The UMAT is not a test of knowledge. It tests your skills in three different areas: Logical reasoning and problem solving, understanding people and non-verbal reasoning. These three areas used to be divided into three separately timed sections and completed sequentially during the exam.

However, since last year, questions from the all three areas have been mixed together to form one large exam. This change actually makes the test harder, so it is even more important now to go into the UMAT with an effective test taking strategy.

Should you prepare for the UMAT?

Would you go into your end of year exams without preparing? Entrance into some universities usually have 3 equally weighted criteria: your UMAT score, ATAR score and performance in an interview. So your UMAT score actually plays a significant role as to whether you get into medicine. 

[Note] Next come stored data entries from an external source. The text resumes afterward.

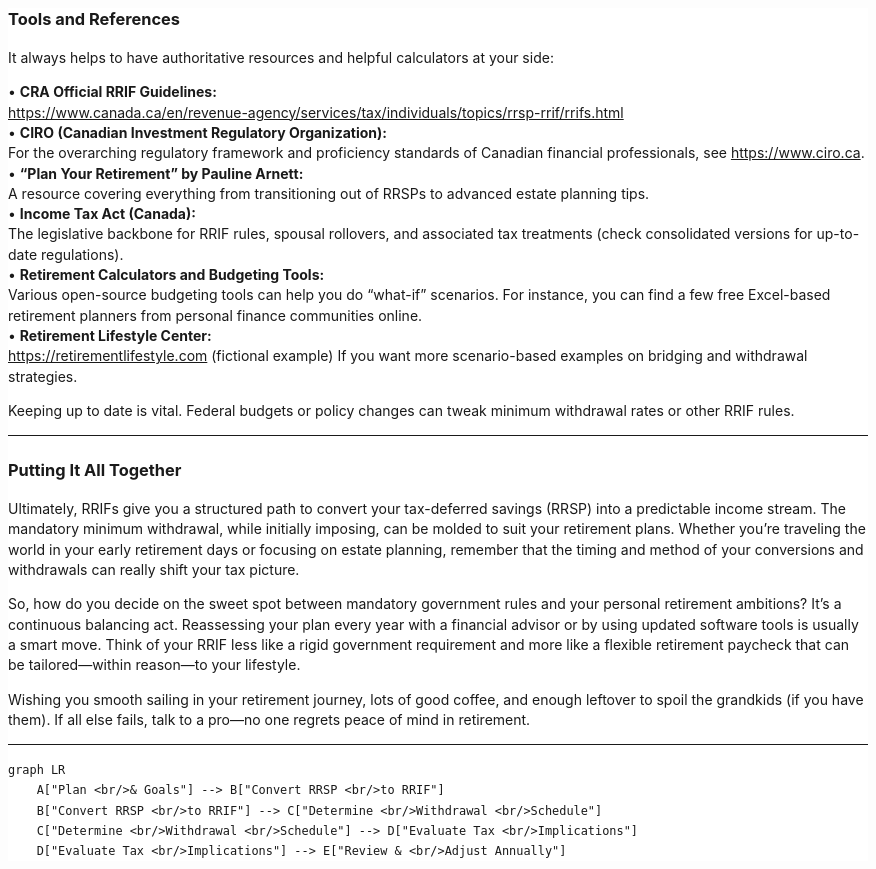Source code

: 
### Tools and References

It always helps to have authoritative resources and helpful calculators at your side:

• **CRA Official RRIF Guidelines:**  
  <https://www.canada.ca/en/revenue-agency/services/tax/individuals/topics/rrsp-rrif/rrifs.html>  
• **CIRO (Canadian Investment Regulatory Organization):**  
  For the overarching regulatory framework and proficiency standards of Canadian financial professionals, see <https://www.ciro.ca>.  
• **“Plan Your Retirement” by Pauline Arnett:**  
  A resource covering everything from transitioning out of RRSPs to advanced estate planning tips.  
• **Income Tax Act (Canada):**  
  The legislative backbone for RRIF rules, spousal rollovers, and associated tax treatments (check consolidated versions for up-to-date regulations).  
• **Retirement Calculators and Budgeting Tools:**  
  Various open-source budgeting tools can help you do “what-if” scenarios. For instance, you can find a few free Excel-based retirement planners from personal finance communities online.  
• **Retirement Lifestyle Center:**  
  <https://retirementlifestyle.com> (fictional example) If you want more scenario-based examples on bridging and withdrawal strategies.

Keeping up to date is vital. Federal budgets or policy changes can tweak minimum withdrawal rates or other RRIF rules.  

---

### Putting It All Together

Ultimately, RRIFs give you a structured path to convert your tax-deferred savings (RRSP) into a predictable income stream. The mandatory minimum withdrawal, while initially imposing, can be molded to suit your retirement plans. Whether you’re traveling the world in your early retirement days or focusing on estate planning, remember that the timing and method of your conversions and withdrawals can really shift your tax picture.

So, how do you decide on the sweet spot between mandatory government rules and your personal retirement ambitions? It’s a continuous balancing act. Reassessing your plan every year with a financial advisor or by using updated software tools is usually a smart move. Think of your RRIF less like a rigid government requirement and more like a flexible retirement paycheck that can be tailored—within reason—to your lifestyle.

Wishing you smooth sailing in your retirement journey, lots of good coffee, and enough leftover to spoil the grandkids (if you have them). If all else fails, talk to a pro—no one regrets peace of mind in retirement.

---

```mermaid
graph LR
    A["Plan <br/>& Goals"] --> B["Convert RRSP <br/>to RRIF"]
    B["Convert RRSP <br/>to RRIF"] --> C["Determine <br/>Withdrawal <br/>Schedule"]
    C["Determine <br/>Withdrawal <br/>Schedule"] --> D["Evaluate Tax <br/>Implications"]
    D["Evaluate Tax <br/>Implications"] --> E["Review & <br/>Adjust Annually"]
```
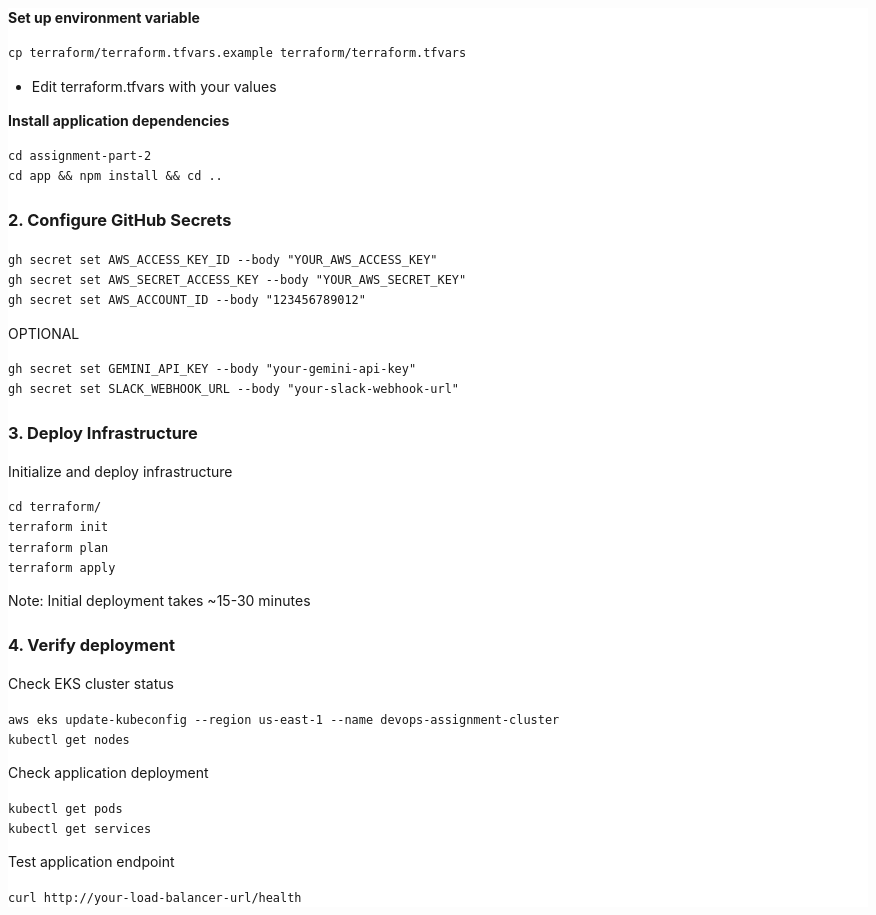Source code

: **Set up environment variable**
```
cp terraform/terraform.tfvars.example terraform/terraform.tfvars
```   
- Edit terraform.tfvars with your values   

**Install application dependencies**
```
cd assignment-part-2
cd app && npm install && cd ..
```   
### 2. Configure GitHub Secrets
```
gh secret set AWS_ACCESS_KEY_ID --body "YOUR_AWS_ACCESS_KEY"
gh secret set AWS_SECRET_ACCESS_KEY --body "YOUR_AWS_SECRET_KEY"
gh secret set AWS_ACCOUNT_ID --body "123456789012"

```
OPTIONAL
```
gh secret set GEMINI_API_KEY --body "your-gemini-api-key"
gh secret set SLACK_WEBHOOK_URL --body "your-slack-webhook-url"

```   

### 3. Deploy Infrastructure   
Initialize and deploy infrastructure   
```
cd terraform/
terraform init
terraform plan
terraform apply

```   
Note: Initial deployment takes ~15-30 minutes   

### 4. Verify deployment  

Check EKS cluster status   
```
aws eks update-kubeconfig --region us-east-1 --name devops-assignment-cluster
kubectl get nodes

```   
Check application deployment   
```
kubectl get pods
kubectl get services

```

Test application endpoint   
```
curl http://your-load-balancer-url/health
```
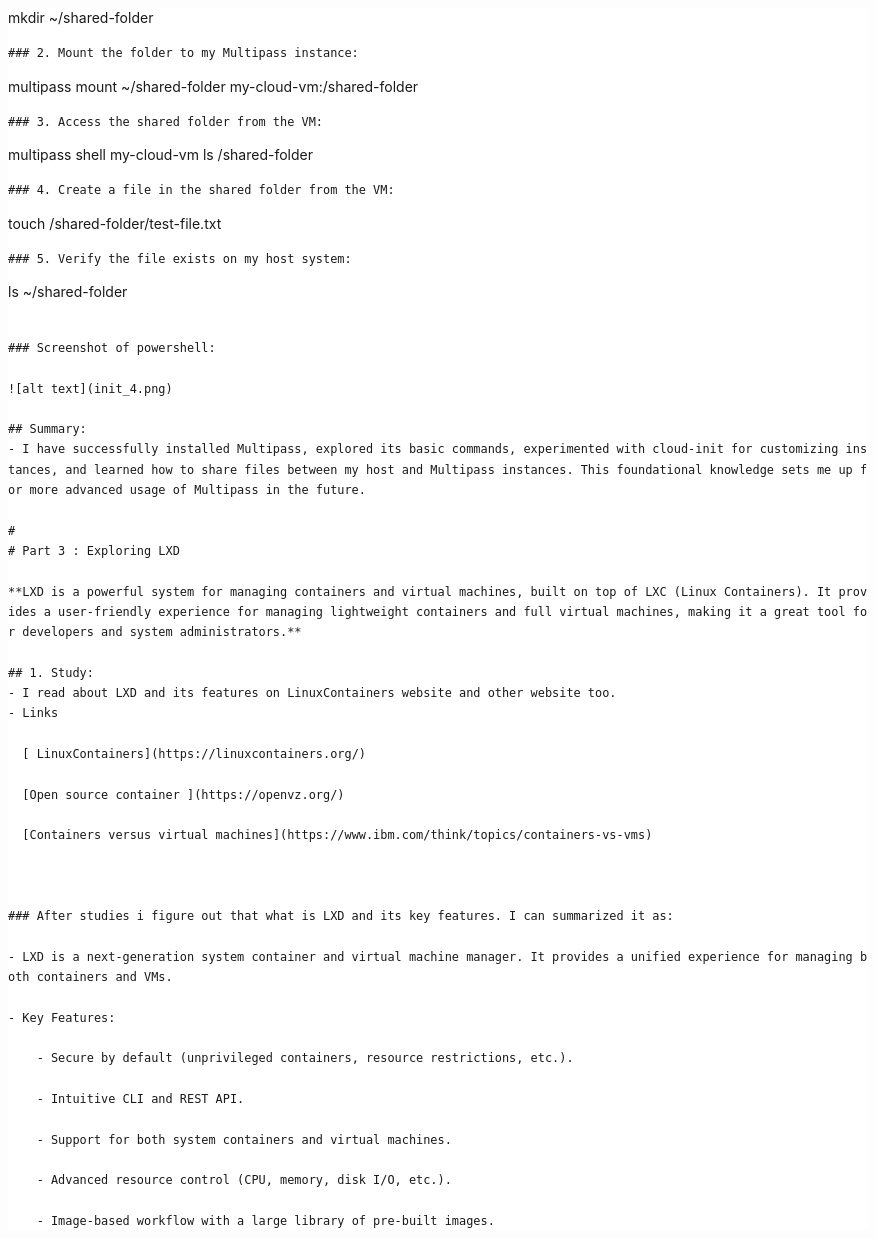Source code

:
 ```
```
mkdir ~/shared-folder
```
### 2. Mount the folder to my Multipass instance:
```
multipass mount ~/shared-folder my-cloud-vm:/shared-folder
```
### 3. Access the shared folder from the VM:
```
multipass shell my-cloud-vm
ls /shared-folder
```
### 4. Create a file in the shared folder from the VM:
```
touch /shared-folder/test-file.txt
```
### 5. Verify the file exists on my host system:
```
ls ~/shared-folder
```

### Screenshot of powershell:

![alt text](init_4.png)

## Summary:
- I have successfully installed Multipass, explored its basic commands, experimented with cloud-init for customizing instances, and learned how to share files between my host and Multipass instances. This foundational knowledge sets me up for more advanced usage of Multipass in the future.

#
# Part 3 : Exploring LXD 

**LXD is a powerful system for managing containers and virtual machines, built on top of LXC (Linux Containers). It provides a user-friendly experience for managing lightweight containers and full virtual machines, making it a great tool for developers and system administrators.**

## 1. Study:
- I read about LXD and its features on LinuxContainers website and other website too.
- Links

  [ LinuxContainers](https://linuxcontainers.org/)

  [Open source container ](https://openvz.org/)

  [Containers versus virtual machines](https://www.ibm.com/think/topics/containers-vs-vms)



### After studies i figure out that what is LXD and its key features. I can summarized it as:

- LXD is a next-generation system container and virtual machine manager. It provides a unified experience for managing both containers and VMs.

- Key Features:

    - Secure by default (unprivileged containers, resource restrictions, etc.).

    - Intuitive CLI and REST API.

    - Support for both system containers and virtual machines.

    - Advanced resource control (CPU, memory, disk I/O, etc.).

    - Image-based workflow with a large library of pre-built images.
```
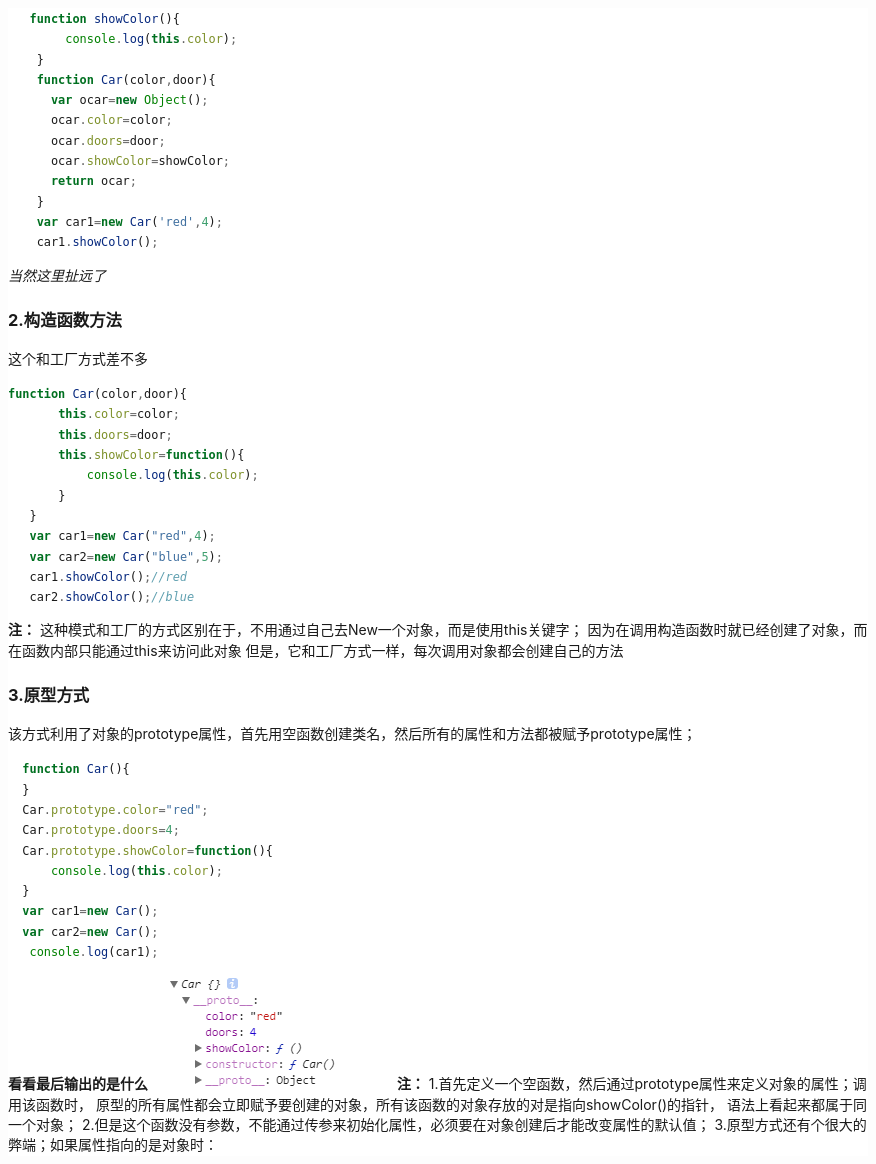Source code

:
 ```javascript
   function showColor(){
        console.log(this.color);
    }
    function Car(color,door){
      var ocar=new Object();
      ocar.color=color;
      ocar.doors=door;
      ocar.showColor=showColor;
      return ocar;
    }
    var car1=new Car('red',4);
    car1.showColor();
```
*当然这里扯远了*
### 2.构造函数方法
这个和工厂方式差不多

```javascript
function Car(color,door){
       this.color=color;
       this.doors=door;
       this.showColor=function(){
           console.log(this.color);
       }
   }
   var car1=new Car("red",4);
   var car2=new Car("blue",5);
   car1.showColor();//red
   car2.showColor();//blue
```
**注：**
这种模式和工厂的方式区别在于，不用通过自己去New一个对象，而是使用this关键字；
因为在调用构造函数时就已经创建了对象，而在函数内部只能通过this来访问此对象
但是，它和工厂方式一样，每次调用对象都会创建自己的方法
### 3.原型方式
该方式利用了对象的prototype属性，首先用空函数创建类名，然后所有的属性和方法都被赋予prototype属性；

```javascript
  function Car(){
  }
  Car.prototype.color="red";
  Car.prototype.doors=4;
  Car.prototype.showColor=function(){
      console.log(this.color);
  }
  var car1=new Car();
  var car2=new Car();
   console.log(car1); 
```
**看看最后输出的是什么**
![js](/images/js-1.png)
**注：**
1.首先定义一个空函数，然后通过prototype属性来定义对象的属性；调用该函数时，
原型的所有属性都会立即赋予要创建的对象，所有该函数的对象存放的对是指向showColor()的指针，
语法上看起来都属于同一个对象；
2.但是这个函数没有参数，不能通过传参来初始化属性，必须要在对象创建后才能改变属性的默认值；
3.原型方式还有个很大的弊端；如果属性指向的是对象时：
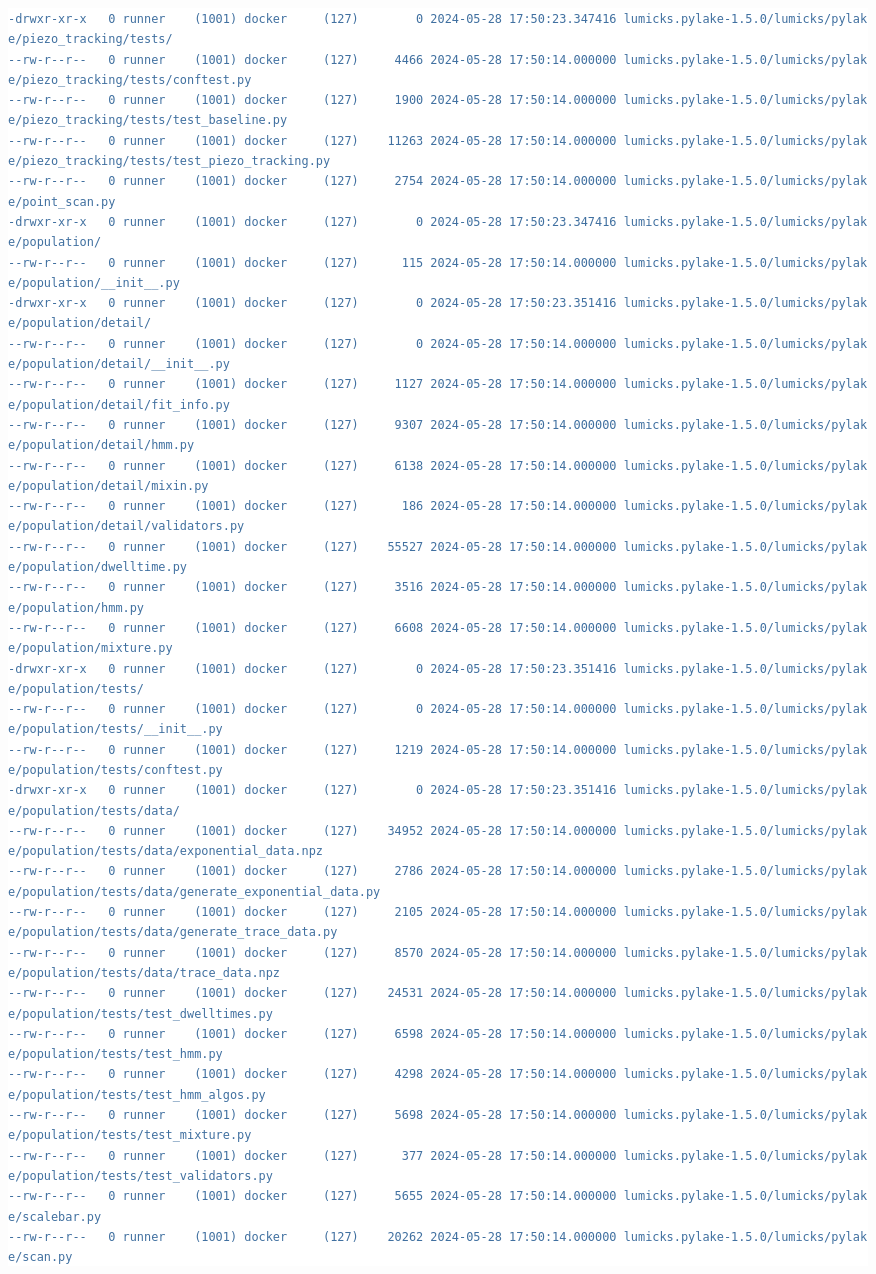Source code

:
 ```diff
-drwxr-xr-x   0 runner    (1001) docker     (127)        0 2024-05-28 17:50:23.347416 lumicks.pylake-1.5.0/lumicks/pylake/piezo_tracking/tests/
--rw-r--r--   0 runner    (1001) docker     (127)     4466 2024-05-28 17:50:14.000000 lumicks.pylake-1.5.0/lumicks/pylake/piezo_tracking/tests/conftest.py
--rw-r--r--   0 runner    (1001) docker     (127)     1900 2024-05-28 17:50:14.000000 lumicks.pylake-1.5.0/lumicks/pylake/piezo_tracking/tests/test_baseline.py
--rw-r--r--   0 runner    (1001) docker     (127)    11263 2024-05-28 17:50:14.000000 lumicks.pylake-1.5.0/lumicks/pylake/piezo_tracking/tests/test_piezo_tracking.py
--rw-r--r--   0 runner    (1001) docker     (127)     2754 2024-05-28 17:50:14.000000 lumicks.pylake-1.5.0/lumicks/pylake/point_scan.py
-drwxr-xr-x   0 runner    (1001) docker     (127)        0 2024-05-28 17:50:23.347416 lumicks.pylake-1.5.0/lumicks/pylake/population/
--rw-r--r--   0 runner    (1001) docker     (127)      115 2024-05-28 17:50:14.000000 lumicks.pylake-1.5.0/lumicks/pylake/population/__init__.py
-drwxr-xr-x   0 runner    (1001) docker     (127)        0 2024-05-28 17:50:23.351416 lumicks.pylake-1.5.0/lumicks/pylake/population/detail/
--rw-r--r--   0 runner    (1001) docker     (127)        0 2024-05-28 17:50:14.000000 lumicks.pylake-1.5.0/lumicks/pylake/population/detail/__init__.py
--rw-r--r--   0 runner    (1001) docker     (127)     1127 2024-05-28 17:50:14.000000 lumicks.pylake-1.5.0/lumicks/pylake/population/detail/fit_info.py
--rw-r--r--   0 runner    (1001) docker     (127)     9307 2024-05-28 17:50:14.000000 lumicks.pylake-1.5.0/lumicks/pylake/population/detail/hmm.py
--rw-r--r--   0 runner    (1001) docker     (127)     6138 2024-05-28 17:50:14.000000 lumicks.pylake-1.5.0/lumicks/pylake/population/detail/mixin.py
--rw-r--r--   0 runner    (1001) docker     (127)      186 2024-05-28 17:50:14.000000 lumicks.pylake-1.5.0/lumicks/pylake/population/detail/validators.py
--rw-r--r--   0 runner    (1001) docker     (127)    55527 2024-05-28 17:50:14.000000 lumicks.pylake-1.5.0/lumicks/pylake/population/dwelltime.py
--rw-r--r--   0 runner    (1001) docker     (127)     3516 2024-05-28 17:50:14.000000 lumicks.pylake-1.5.0/lumicks/pylake/population/hmm.py
--rw-r--r--   0 runner    (1001) docker     (127)     6608 2024-05-28 17:50:14.000000 lumicks.pylake-1.5.0/lumicks/pylake/population/mixture.py
-drwxr-xr-x   0 runner    (1001) docker     (127)        0 2024-05-28 17:50:23.351416 lumicks.pylake-1.5.0/lumicks/pylake/population/tests/
--rw-r--r--   0 runner    (1001) docker     (127)        0 2024-05-28 17:50:14.000000 lumicks.pylake-1.5.0/lumicks/pylake/population/tests/__init__.py
--rw-r--r--   0 runner    (1001) docker     (127)     1219 2024-05-28 17:50:14.000000 lumicks.pylake-1.5.0/lumicks/pylake/population/tests/conftest.py
-drwxr-xr-x   0 runner    (1001) docker     (127)        0 2024-05-28 17:50:23.351416 lumicks.pylake-1.5.0/lumicks/pylake/population/tests/data/
--rw-r--r--   0 runner    (1001) docker     (127)    34952 2024-05-28 17:50:14.000000 lumicks.pylake-1.5.0/lumicks/pylake/population/tests/data/exponential_data.npz
--rw-r--r--   0 runner    (1001) docker     (127)     2786 2024-05-28 17:50:14.000000 lumicks.pylake-1.5.0/lumicks/pylake/population/tests/data/generate_exponential_data.py
--rw-r--r--   0 runner    (1001) docker     (127)     2105 2024-05-28 17:50:14.000000 lumicks.pylake-1.5.0/lumicks/pylake/population/tests/data/generate_trace_data.py
--rw-r--r--   0 runner    (1001) docker     (127)     8570 2024-05-28 17:50:14.000000 lumicks.pylake-1.5.0/lumicks/pylake/population/tests/data/trace_data.npz
--rw-r--r--   0 runner    (1001) docker     (127)    24531 2024-05-28 17:50:14.000000 lumicks.pylake-1.5.0/lumicks/pylake/population/tests/test_dwelltimes.py
--rw-r--r--   0 runner    (1001) docker     (127)     6598 2024-05-28 17:50:14.000000 lumicks.pylake-1.5.0/lumicks/pylake/population/tests/test_hmm.py
--rw-r--r--   0 runner    (1001) docker     (127)     4298 2024-05-28 17:50:14.000000 lumicks.pylake-1.5.0/lumicks/pylake/population/tests/test_hmm_algos.py
--rw-r--r--   0 runner    (1001) docker     (127)     5698 2024-05-28 17:50:14.000000 lumicks.pylake-1.5.0/lumicks/pylake/population/tests/test_mixture.py
--rw-r--r--   0 runner    (1001) docker     (127)      377 2024-05-28 17:50:14.000000 lumicks.pylake-1.5.0/lumicks/pylake/population/tests/test_validators.py
--rw-r--r--   0 runner    (1001) docker     (127)     5655 2024-05-28 17:50:14.000000 lumicks.pylake-1.5.0/lumicks/pylake/scalebar.py
--rw-r--r--   0 runner    (1001) docker     (127)    20262 2024-05-28 17:50:14.000000 lumicks.pylake-1.5.0/lumicks/pylake/scan.py
```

Even though the UMAT isn’t knowledge based, you can dramatically improve your scores by learning new thought processes and familiarising yourself with the types of questions. This will also lower your nervoursness on the day, because you have already encountered UMAT-styled questions. Many other students are treating UMAT preparation as another school subject, except it has an exam earlier in the year! You’ll be at a huge disadvantage if you don’t prepare yourself.

In fact, UMAT prep is even more important now with the new changes to UMAT. Speed reading, and learning how to decode patterns quickly are essential to doing well in the UMAT.

UMAT advice

UMAT advice: Analysing a UMAT question

To analyse, you must look closely at a problem, break it down into parts and understand how they all fit together. It is important to develop a way of keeping track of the mechanics of the problem so that you can recall how everything fits together as you work through long problems or a problem with several associated questions. This can be done through writing out a formula on the side of the problem, drawing little mind maps or diagrams, underlining key phrases or simply putting a line through what you have already worked through or determined to be wrong.

UMAT advice: UMAT Section 1 is about problem solving, logical reasoning and crtical thinking. This section includes some problem solving questions. To answer a question like this, you have to break it into parts. You should be able to separate any unknowns, variables or concepts and understand how they make up the problem. It’s not just about a straight forward maths problem or comprehension. Instead, this section is all about using critical and logical reasoning to determine an answer.

UMAT Advice: UMAT Section 2 is about reading passages and answering questions. While this may seem like simple comprehension exercises, there is far more to this section than it appears. The questions purport to test your ability to read other people’s emotions and feelings. Sometimes there are questions that ask for over arching elements of the whole passage like tone or views of the author that can only really be grasped from understanding the passage as a whole. In addition, many people overlook the little introduction to the passage or other information included that may not seem overly important but may give you clues to help you answer questions such as what the authors intention is. Having an excellent knowledge of emotion vocabulary is of great help here. Having wide life experiences is also useful for this section.

UMAT advice: UMAT Section 3 is all about the patterns. This section is often seen as the hardest or the area where people have the most trouble. However, you know that it’s all about the patterns. Each problem must have a logical solution. How you analyse the problem and break down the components will determine how easily and correctly you answer the problem. There are a range of different types of pattern questions that can be asked; from finding which is the next in the series to finding which is the missing segment. The analysis and technique to answer these questions is the same for all.

To answer a question you need to be able to analyse it. As you begin to break down more and more problems, you will find that the skill becomes easier and takes less time. Analysis is crucial for not only all the sections of the UMAT but for other exams and everyday life as well.